In a country too often labelled “third world,” a powerful truth continues to defy that narrative: excellence is not defined by geography, but by those who shape minds.
For nearly seven decades, Clarence Trotz has been doing just that.
At 92 years old, the former Headmaster of Queen’s College is still teaching physics—not out of obligation, but out of purpose. Not for recognition, but because it is who he is. While many long retired fade quietly into memory, Trotz continues to stand at the front of a different kind of classroom—this time online—preparing a young man from Bartica for CAPE Unit 2 Physics examinations. He volunteers his time, bridging a gap left by the absence of a physics teacher in the region.
This is not just dedication. It is devotion.
And it is the kind of devotion that has carried generations of Guyanese students from modest classrooms to the forefront of global achievement.
This week, the Guyana Business Journal hosted a webinar honouring Trotz—a moment that offered a glimpse into the extraordinary reach of one educator’s life work.
Among those paying tribute was former student Dr. Keith E. Wilson, who joined from the United States. Wilson studied under Trotz at Queen’s College in the 1960s. He would go on to earn a PhD in physics and build a distinguished career at NASA’s Jet Propulsion Laboratory.
There, he led a historic breakthrough—demonstrating for the first time the transmission of a laser beam from Earth to a spacecraft 1.5 million kilometres away. He later constructed NASA’s only optical communications telescope, now used to communicate with spacecraft orbiting the Moon and transmitting signals across hundreds of millions of miles into deep space.
Yet when reflecting on what set him on that path, Wilson’s answer was disarmingly simple.
“The one that touched me most was physics,” he said, “and it did so because you taught it.”
That is the power of a teacher.
From a classroom in Georgetown to the edge of the solar system, the line is not abstract—it is direct, measurable, undeniable. It is the product of a man who understood that education is not merely about passing exams, but about unlocking possibility.
Trotz began teaching physics at Queen’s College in 1957 and later served as Headmaster from 1974 to 1980. He has authored four volumes on the school’s history, preserving its legacy. But his greatest contribution cannot be bound in books. It lives in people—in the thousands of students he has shaped, many of whom have gone on to excel in “first world” societies across science, technology, academia, and beyond.
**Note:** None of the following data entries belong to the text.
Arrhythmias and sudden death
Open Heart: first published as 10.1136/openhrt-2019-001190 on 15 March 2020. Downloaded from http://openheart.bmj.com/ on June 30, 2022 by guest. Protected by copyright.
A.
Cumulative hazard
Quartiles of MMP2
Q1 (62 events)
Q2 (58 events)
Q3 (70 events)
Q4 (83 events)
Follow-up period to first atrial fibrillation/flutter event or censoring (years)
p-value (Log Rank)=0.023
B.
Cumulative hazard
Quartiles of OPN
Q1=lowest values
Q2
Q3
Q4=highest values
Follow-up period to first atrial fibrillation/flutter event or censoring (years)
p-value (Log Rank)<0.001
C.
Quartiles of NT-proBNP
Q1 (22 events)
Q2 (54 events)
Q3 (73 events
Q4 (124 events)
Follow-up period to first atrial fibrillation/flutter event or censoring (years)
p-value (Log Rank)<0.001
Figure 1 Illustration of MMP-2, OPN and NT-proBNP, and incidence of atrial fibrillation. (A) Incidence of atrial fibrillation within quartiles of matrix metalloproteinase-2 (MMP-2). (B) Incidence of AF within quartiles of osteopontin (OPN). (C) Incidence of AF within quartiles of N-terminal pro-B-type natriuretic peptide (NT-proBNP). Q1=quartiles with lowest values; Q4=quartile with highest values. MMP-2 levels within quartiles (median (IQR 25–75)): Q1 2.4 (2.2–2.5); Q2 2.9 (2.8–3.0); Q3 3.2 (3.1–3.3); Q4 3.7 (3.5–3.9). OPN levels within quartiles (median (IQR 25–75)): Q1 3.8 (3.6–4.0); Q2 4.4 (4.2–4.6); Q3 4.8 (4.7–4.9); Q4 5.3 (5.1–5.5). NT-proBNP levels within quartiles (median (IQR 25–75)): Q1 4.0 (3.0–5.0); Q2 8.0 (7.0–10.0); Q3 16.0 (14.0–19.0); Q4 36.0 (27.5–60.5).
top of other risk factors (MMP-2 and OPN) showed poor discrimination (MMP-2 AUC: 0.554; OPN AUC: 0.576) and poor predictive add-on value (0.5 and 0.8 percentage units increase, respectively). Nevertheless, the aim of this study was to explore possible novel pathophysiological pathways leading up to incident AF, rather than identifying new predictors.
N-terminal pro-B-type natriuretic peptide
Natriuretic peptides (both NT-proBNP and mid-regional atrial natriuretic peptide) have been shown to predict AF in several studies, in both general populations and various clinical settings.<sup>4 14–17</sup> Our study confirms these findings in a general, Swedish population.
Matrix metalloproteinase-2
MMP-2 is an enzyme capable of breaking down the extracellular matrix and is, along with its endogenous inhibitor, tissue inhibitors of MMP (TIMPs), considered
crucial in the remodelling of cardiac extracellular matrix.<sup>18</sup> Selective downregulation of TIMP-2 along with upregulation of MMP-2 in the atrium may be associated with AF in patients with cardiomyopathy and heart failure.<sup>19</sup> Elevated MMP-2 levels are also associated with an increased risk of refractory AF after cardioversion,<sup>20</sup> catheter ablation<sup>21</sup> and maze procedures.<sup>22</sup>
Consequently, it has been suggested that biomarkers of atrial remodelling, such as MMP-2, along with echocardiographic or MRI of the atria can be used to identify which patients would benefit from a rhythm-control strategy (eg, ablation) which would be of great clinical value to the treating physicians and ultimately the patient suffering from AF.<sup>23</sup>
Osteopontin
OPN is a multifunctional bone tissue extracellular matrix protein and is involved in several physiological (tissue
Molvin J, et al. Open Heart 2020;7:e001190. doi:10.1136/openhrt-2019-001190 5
They carry with them more than knowledge. They carry discipline, curiosity, and a standard of excellence forged under his guidance.
This is Guyana’s quiet export—its human capital—crafted not in laboratories or boardrooms, but in classrooms led by educators like Clarence Trotz.
Dr. Terrence Blackman, who hosted the webinar and documented the discussion, captured the significance of this reality: the journey “from a classroom in Georgetown in the 1960s to the edge of our solar system is not rhetorical… It is traceable. It is real.”
And it forces a national reckoning.
What does a country do with a man like this?
Because Clarence Trotz is more than a teacher. He is a living institution. A bridge between generations. A testament to what is possible when intellect meets purpose and service meets love.
At 92, he is still answering the call—still shaping futures, still refusing to let circumstance limit potential.
In any society that understands its own worth, such a life would not go unrecognised.
It would be honoured—not quietly, but nationally.
For in celebrating Clarence Trotz, Guyana would be doing more than recognising a man. It would be affirming a truth too often overlooked: that within its classrooms lies the power to reach the stars.
From Georgetown to the farthest edges of space, his legacy is already written.
The only question that remains is whether the nation will give it the recognition it deserves.